31 March 2009
Is this home...
I alluded to this point in my last post, but I've been experiencing some apartment drama lately. I don't know if I've talked about my apartment on here, but I got very lucky last year. I live in a gorgeous, full-service building right outside of Washington, DC in Arlington, VA. My building has soft lighting, a DVD library, wonderful concierges, a gym with the latest equipment, a business center, conference rooms, a washer and dryer in each apartment, balconies...it has been glorious and I feel so lucky. It has vanilla-frozen-yogurt-colored walls that the lights seem to caress. My kitchen has a roominess that I completely lacked in New York. I am within a 2-minute walk to the indie coffee shop where everybody knows my name (literally) and I don't have to feel like a corporate sell-out. And now I might have to leave. I might have to leave the wonderful little quirky cottage existence that I have created in this building that spoiled me with both safety and luxury, for a very reasonable price tag.
My roommate told me a few days ago that she wants to move into DC, which I have no urge to do. I teach in Virginia, so it doesn't make any sense to move further in, and I honestly feel like most areas of DC that would be affordable lack the safety that I have in my little nook of VA. My lease is up on May 31. Because I don't know if I will be able to find another roommate (who is sane-- I refuse to chance it with Craigslist), we had to give our notice today. I am hoping that I will in fact find someone and be able to avoid moving. I've developed certain standards of living-- and a need for space (the "teacher stuff": takes up an entire corner)-- that simply cannot be met if I move somewhere on my own. Every place that I've found would cost me somewhere topping $1700 a month. The more reasonable places are in an area where a friend of mine got her car broken into a couple of months ago and where I would never feel safe. And let's face it-- I am not good with change, and I don't know if I can handle another move. I am still recovering from the last one.
My roommate has it easy. She is not the one who hunted for apartments last year, so she has no idea what a hassle it is. She does not have any furniture to move-- everything is mine. She has lots of friends who will be possible new DC roommates. Unfortunately, I feel like I have fewer and fewer real friends here. I've recently discovered that my graduate school friends are shallow, lack empathy, and are really not worth my time.

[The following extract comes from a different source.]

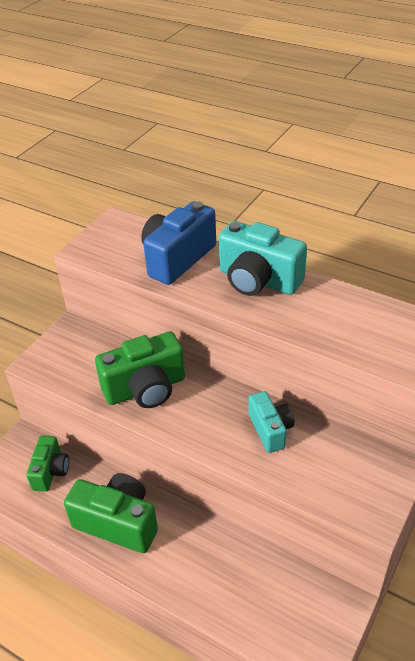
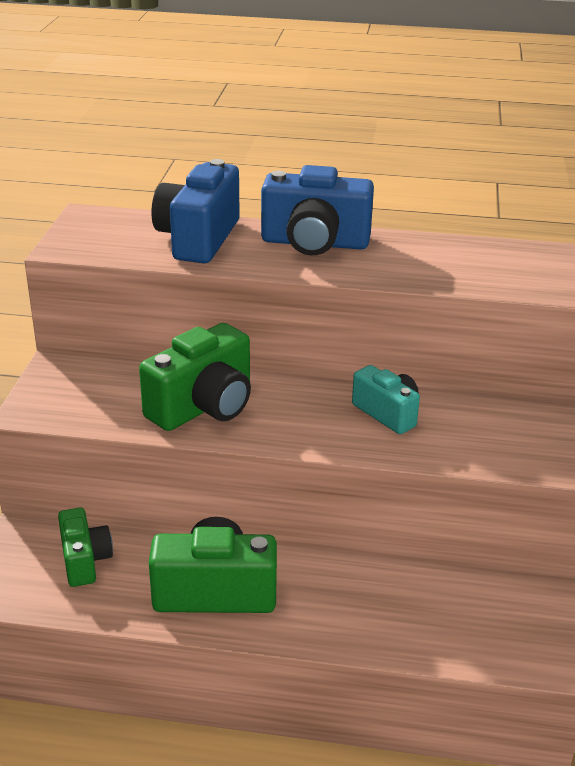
camera: 25 degrees left, 10 degrees down
turquoise camera [219,221,307,296] -> blue camera [261,165,374,255]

My friends from college, although they are wonderful, are too party-focused to be compatible roommates for me, and they all have secured housing arrangements anyway. I've been so exhausted from teaching that I have not been doing anything remotely social for the longest time, and now I find that I cannot list a single possible roommate who might save me from having to move. I have a few months before it becomes a real issue, but I just feel so frustrated and semi-betrayed. I have enough on my mind, trying to become the person I am supposed to be and being responsible for 125 little lives (and my own!). It is so hard to feel like I belong, to get my external surroundings to suit my insides. I've made my magic dream cottage here. I don't want to leave it.
My ideal roommate would be someone in her early- to mid-twenties who is kind and quirky, someone considerate and relatively neat (but not obsessively so), who likes to cook and enjoys a spontaneous dance party. She would enjoy reruns of forensic television dramas but would be just as willing to watch Gigi or To Catch a Thief. She would know that Guster is not an indie band and would think A Fine Frenzy is the best thing since sliced bread. She would enjoy a glass of wine (or several) but not crazy drunkenness and would have a mostly clean-living lifestyle (and would definitely lack a crazy revolving door of men or an always-present boyfriend! Ugh, we've learned from the past). She would appreciate granny-chic and would be non-judgmental, responsible, positive, and human. I don't think that's too much to ask! I just have no idea how to find it. Do you?